Task description
Write out every record exactly as it appears. Skip the pictures.

[Dataset entries]
'''

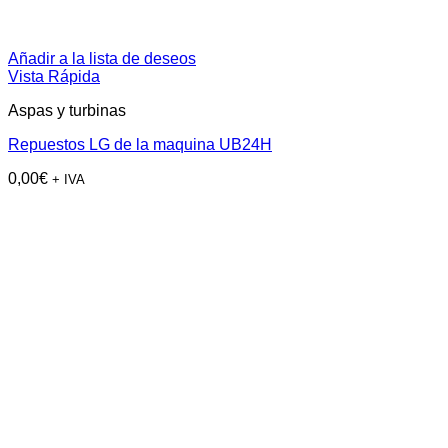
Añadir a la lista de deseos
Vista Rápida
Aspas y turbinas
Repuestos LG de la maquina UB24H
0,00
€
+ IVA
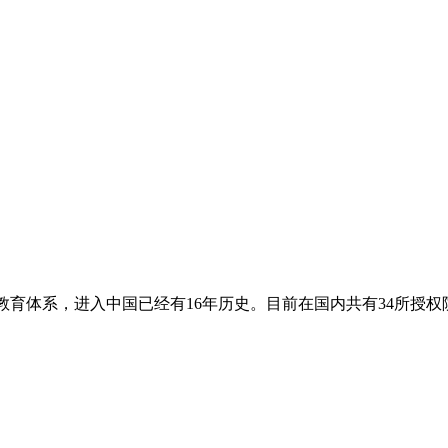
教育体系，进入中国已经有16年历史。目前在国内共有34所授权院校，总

'''

Exercise result
Añadir a la lista de deseos
Vista Rápida
Aspas y turbinas
Repuestos LG de la maquina UB24H
0,00
€
+ IVA
教育体系，进入中国已经有16年历史。目前在国内共有34所授权院校，总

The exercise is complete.